Even if your camera can capture shots of outer space or bacteria, it's useless if you don't have it with you. I was determined to make a camera that people could carry with them everywhere. Nowadays we can take pictures with our mobile phones. I wanted to create something like that, but there were still no digital cameras in those days. For years I thought about designing a camera that you could carry with you always. I thought about it for a decade while I was working on the Pen and OM.
A caseless, capless camera would be small enough to fit in a breast pocket.
While the OM was small, it was an SLR, and there was a limit to how far we could reduce the size. We needed to create an even smaller camera. As I mentioned earlier, however, we faced resistance from Kodak when we developed the half-size Pen. The use of 35mm film was an absolute requirement in those days, and I was determined to create a smaller camera within that constraint.
If you take a 35mm screen and add a cassette to hold the film on both sides, you can reduce the width to a minimum of 105 millimeters. However, you can't reduce the height to less than 60-65 millimeters because of the finder. When it comes to thickness, the lens is the problem. There were folding cameras with collapsible lens, and I thought that this might be the answer, but I didn't want to move the lens much because there were so many interactions with the shutter and the mechanisms. So I decided to use a short lens that would be fixed in place. I began by setting the dimensions for my small camera, which I thought should be about 100-105 millimeters wide, 60-65 millimeters high and 30 millimeters thick, though I was prepared to allow a little leeway in these dimensions.
Once I had reached that stage, the task of making such a camera became a major challenge. A camera was a treasured possession, and people kept them in cases. It was expensive to make cases. We first used a soft case for the Pen. It was extremely popular, and Sony asked if it could use the Olympus soft case for its portable radios. However, something designed to be carried everywhere had to fit in a pocket, the smallest of which is the breast pocket of a shirt. My idea was to make a camera small enough to fit in that pocket. I wanted to make it as small as today's mobile telephones. And that idea led me to get rid of the case. It would be a caseless camera.

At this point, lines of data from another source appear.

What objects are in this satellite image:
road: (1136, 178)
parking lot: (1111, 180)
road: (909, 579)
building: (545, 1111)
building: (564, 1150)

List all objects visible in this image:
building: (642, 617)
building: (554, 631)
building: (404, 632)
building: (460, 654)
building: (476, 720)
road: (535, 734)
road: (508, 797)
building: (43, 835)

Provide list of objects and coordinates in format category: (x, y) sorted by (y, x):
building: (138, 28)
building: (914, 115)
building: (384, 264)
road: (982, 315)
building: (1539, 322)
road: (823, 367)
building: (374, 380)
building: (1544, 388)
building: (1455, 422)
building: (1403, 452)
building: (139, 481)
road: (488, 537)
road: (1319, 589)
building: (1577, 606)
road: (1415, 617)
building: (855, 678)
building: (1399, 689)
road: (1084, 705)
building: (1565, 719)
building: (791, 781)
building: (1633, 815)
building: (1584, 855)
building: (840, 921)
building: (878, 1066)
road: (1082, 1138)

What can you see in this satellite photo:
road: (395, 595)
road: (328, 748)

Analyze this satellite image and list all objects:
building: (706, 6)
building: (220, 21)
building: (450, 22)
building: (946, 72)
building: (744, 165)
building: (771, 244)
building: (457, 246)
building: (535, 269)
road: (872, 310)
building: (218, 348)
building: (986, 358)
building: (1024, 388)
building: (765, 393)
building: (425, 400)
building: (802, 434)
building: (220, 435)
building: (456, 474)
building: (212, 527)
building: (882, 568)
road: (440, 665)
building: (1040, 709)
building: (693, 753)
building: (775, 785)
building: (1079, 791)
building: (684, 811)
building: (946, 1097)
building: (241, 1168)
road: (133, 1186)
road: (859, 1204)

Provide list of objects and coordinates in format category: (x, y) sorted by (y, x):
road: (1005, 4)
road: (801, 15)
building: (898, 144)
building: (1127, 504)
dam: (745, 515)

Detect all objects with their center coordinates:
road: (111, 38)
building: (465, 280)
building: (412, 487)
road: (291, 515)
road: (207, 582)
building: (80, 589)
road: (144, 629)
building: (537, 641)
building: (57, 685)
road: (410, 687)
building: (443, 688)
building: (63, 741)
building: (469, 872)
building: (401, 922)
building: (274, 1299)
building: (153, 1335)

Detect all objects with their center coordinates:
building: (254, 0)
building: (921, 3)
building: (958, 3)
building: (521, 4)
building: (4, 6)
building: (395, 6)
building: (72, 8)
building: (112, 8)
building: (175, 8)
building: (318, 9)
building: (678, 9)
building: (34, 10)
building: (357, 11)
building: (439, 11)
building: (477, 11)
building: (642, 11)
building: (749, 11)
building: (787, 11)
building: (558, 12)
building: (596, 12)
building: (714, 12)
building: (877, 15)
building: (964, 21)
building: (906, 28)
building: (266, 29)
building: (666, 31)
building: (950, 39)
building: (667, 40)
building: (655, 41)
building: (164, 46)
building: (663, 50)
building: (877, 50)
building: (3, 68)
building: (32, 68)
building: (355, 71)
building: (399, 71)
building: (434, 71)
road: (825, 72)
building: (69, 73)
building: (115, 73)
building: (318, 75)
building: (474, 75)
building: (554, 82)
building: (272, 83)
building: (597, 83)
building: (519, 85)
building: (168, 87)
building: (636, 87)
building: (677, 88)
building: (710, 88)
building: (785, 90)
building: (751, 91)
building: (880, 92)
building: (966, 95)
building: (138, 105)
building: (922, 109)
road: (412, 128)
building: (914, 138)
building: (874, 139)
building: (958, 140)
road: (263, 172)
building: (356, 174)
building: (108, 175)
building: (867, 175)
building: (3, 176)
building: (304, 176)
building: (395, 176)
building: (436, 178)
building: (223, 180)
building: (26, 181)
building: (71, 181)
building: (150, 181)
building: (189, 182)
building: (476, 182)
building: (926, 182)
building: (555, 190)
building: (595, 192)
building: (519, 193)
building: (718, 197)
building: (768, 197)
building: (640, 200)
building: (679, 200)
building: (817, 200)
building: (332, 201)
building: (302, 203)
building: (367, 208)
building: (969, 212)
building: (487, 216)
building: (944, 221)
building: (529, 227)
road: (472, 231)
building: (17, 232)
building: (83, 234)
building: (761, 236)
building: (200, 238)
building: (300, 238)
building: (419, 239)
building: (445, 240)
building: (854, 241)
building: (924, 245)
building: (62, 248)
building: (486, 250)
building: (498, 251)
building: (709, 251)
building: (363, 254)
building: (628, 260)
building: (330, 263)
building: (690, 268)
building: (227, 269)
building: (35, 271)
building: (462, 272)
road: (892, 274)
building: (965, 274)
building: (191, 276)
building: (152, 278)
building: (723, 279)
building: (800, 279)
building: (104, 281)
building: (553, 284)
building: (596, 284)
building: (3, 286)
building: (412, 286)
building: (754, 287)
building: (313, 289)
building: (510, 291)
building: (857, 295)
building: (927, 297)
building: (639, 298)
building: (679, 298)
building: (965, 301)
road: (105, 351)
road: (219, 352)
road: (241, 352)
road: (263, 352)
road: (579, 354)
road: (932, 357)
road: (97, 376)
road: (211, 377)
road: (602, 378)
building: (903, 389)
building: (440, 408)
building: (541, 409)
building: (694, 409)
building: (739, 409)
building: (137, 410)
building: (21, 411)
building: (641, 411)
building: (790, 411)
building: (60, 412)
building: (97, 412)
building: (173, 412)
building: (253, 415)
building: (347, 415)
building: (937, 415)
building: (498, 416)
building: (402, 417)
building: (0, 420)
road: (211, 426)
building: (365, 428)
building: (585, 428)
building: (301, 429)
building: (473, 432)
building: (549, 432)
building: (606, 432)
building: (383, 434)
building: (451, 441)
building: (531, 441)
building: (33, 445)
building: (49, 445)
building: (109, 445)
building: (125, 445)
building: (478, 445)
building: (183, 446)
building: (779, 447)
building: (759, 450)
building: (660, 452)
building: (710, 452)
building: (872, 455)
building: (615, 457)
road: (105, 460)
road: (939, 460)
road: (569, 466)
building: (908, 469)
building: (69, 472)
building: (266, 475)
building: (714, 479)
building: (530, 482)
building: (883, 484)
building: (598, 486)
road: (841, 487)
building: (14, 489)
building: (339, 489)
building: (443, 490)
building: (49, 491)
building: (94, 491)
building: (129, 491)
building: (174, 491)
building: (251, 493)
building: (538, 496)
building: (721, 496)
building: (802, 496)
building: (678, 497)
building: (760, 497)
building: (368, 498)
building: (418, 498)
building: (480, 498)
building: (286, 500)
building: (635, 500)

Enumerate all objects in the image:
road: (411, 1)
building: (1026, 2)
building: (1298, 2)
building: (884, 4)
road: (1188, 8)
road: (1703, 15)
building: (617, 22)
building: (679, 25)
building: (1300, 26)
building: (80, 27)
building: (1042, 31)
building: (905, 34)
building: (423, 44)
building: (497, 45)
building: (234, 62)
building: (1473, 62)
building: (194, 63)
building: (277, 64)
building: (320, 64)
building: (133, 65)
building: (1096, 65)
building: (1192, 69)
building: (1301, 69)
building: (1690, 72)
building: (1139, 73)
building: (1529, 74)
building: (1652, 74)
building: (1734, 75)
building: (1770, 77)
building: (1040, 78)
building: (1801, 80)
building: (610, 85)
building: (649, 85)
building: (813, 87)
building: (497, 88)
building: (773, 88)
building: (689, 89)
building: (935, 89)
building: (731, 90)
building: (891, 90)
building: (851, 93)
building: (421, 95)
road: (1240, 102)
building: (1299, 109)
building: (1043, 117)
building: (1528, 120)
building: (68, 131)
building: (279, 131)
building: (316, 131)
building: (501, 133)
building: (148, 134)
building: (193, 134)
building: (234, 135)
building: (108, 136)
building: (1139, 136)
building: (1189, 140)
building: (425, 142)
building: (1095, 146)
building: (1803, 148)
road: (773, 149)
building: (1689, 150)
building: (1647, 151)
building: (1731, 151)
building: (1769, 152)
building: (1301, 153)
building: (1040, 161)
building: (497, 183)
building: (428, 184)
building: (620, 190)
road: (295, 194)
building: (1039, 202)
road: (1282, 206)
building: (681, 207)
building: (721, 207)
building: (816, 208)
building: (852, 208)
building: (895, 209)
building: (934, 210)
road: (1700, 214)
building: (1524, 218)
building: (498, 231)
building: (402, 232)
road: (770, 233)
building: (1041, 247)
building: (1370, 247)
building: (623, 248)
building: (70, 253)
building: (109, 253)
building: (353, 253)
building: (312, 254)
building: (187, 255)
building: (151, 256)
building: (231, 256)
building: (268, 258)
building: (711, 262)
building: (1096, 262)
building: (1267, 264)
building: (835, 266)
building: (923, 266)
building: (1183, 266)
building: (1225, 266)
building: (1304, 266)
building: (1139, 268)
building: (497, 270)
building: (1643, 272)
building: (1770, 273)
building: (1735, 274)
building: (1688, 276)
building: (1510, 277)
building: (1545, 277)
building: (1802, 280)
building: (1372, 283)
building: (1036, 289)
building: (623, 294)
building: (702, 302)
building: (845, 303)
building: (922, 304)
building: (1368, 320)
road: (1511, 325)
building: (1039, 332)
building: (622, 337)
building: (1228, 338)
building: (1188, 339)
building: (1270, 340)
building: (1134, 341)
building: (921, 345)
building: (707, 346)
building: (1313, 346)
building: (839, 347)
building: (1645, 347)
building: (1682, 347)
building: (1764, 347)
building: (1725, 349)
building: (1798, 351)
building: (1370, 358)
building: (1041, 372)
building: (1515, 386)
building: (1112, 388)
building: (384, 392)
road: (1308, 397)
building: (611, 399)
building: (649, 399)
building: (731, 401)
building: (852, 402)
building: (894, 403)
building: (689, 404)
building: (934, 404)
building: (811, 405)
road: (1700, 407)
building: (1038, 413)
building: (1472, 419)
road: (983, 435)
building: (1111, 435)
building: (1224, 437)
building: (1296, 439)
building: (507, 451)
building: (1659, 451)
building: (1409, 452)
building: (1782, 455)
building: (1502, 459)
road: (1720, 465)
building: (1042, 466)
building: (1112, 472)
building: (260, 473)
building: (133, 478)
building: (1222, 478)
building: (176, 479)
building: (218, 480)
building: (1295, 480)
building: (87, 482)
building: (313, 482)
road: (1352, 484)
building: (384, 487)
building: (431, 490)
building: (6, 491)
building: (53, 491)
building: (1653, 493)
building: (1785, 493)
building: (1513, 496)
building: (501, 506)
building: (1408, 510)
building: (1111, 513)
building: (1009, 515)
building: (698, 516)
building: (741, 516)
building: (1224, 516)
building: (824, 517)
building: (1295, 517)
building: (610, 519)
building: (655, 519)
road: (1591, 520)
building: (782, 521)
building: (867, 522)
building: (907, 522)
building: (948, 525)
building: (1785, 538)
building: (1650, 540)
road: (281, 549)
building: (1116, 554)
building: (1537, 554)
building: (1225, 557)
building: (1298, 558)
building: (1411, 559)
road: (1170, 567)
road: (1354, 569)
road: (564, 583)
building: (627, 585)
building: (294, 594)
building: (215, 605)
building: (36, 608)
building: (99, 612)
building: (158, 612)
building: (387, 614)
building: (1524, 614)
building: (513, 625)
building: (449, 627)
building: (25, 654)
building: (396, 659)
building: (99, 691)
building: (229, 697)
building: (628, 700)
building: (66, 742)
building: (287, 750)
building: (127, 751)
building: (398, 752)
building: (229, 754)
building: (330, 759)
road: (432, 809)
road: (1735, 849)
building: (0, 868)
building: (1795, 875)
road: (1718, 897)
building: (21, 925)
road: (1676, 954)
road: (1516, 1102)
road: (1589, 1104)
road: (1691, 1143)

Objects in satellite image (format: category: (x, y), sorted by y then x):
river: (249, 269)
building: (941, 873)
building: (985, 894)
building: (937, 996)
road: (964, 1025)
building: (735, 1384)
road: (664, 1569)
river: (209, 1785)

If I may skip forward a little, despite my youth I was invited to be the guest of honor at the wedding ceremony of the son of a camera case manufacturer, whose business was located in Tokyo's Koto Ward. The wedding was held two days after we had announced the caseless camera. There were about 650 guests, including many members of the Tokyo Metropolitan Assembly. When it was my turn to speak, I told them that we had launched a caseless camera two days before, and I explained with great regret that we would no longer be using cases.
Another problem was the lens cap. The cap protects the lens from scratching and fingerprints, but it's a troublesome component. People lose them. The new camera had to be caseless, capless and small enough to fit in a shirt breast pocket. These were the conditions for my concept of a camera that could be carried everywhere. Our determination to meet these conditions led to the XA. It certainly didn't need a case, and in that sense it was an extremely unusual camera.